▸ PROBLEM:
Beginning with the line containing "X-80097Y78653D03*" and ending with the last line, repeat the records exactly.

(Entries taken from a collection)
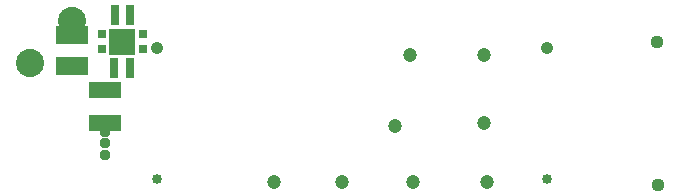
<source format=gbr>
G04 EAGLE Gerber RS-274X export*
G75*
%MOMM*%
%FSLAX34Y34*%
%LPD*%
%INSoldermask Bottom*%
%IPPOS*%
%AMOC8*
5,1,8,0,0,1.08239X$1,22.5*%
G01*
%ADD10C,1.203200*%
%ADD11C,0.853200*%
%ADD12C,1.053200*%
%ADD13C,2.387600*%
%ADD14R,2.205000X2.205000*%
%ADD15R,0.703200X1.703200*%
%ADD16R,0.700000X0.700000*%
%ADD17R,2.743200X1.473200*%
%ADD18R,2.794000X1.600200*%
%ADD19C,1.109600*%
%ADD20C,0.959600*%


D10*
X91250Y-57500D03*
X148750Y-57500D03*
X271250Y-57500D03*
X206250Y50000D03*
X268750Y50000D03*
X193750Y-10000D03*
X268750Y-7500D03*
X208750Y-57500D03*
D11*
X322250Y-55500D03*
D12*
X322250Y55500D03*
D11*
X-7750Y-55500D03*
D12*
X-7750Y55500D03*
D13*
X-115403Y43347D03*
X-80097Y78653D03*
D14*
X-37500Y61250D03*
D15*
X-31250Y38750D03*
X-44375Y38750D03*
X-31250Y83750D03*
X-43750Y83750D03*
D16*
X-20038Y54900D03*
X-20038Y67600D03*
X-54963Y54900D03*
X-54963Y67600D03*
D17*
X-52499Y20538D03*
X-52500Y-8038D03*
D18*
X-80000Y66752D03*
X-80000Y40748D03*
D19*
X415000Y61250D03*
X416250Y-60000D03*
D20*
X-52500Y-35000D03*
X-52500Y-15000D03*
X-52500Y-25000D03*
M02*

</source>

▸ THE ANSWER:
X-80097Y78653D03*
D14*
X-37500Y61250D03*
D15*
X-31250Y38750D03*
X-44375Y38750D03*
X-31250Y83750D03*
X-43750Y83750D03*
D16*
X-20038Y54900D03*
X-20038Y67600D03*
X-54963Y54900D03*
X-54963Y67600D03*
D17*
X-52499Y20538D03*
X-52500Y-8038D03*
D18*
X-80000Y66752D03*
X-80000Y40748D03*
D19*
X415000Y61250D03*
X416250Y-60000D03*
D20*
X-52500Y-35000D03*
X-52500Y-15000D03*
X-52500Y-25000D03*
M02*

</source>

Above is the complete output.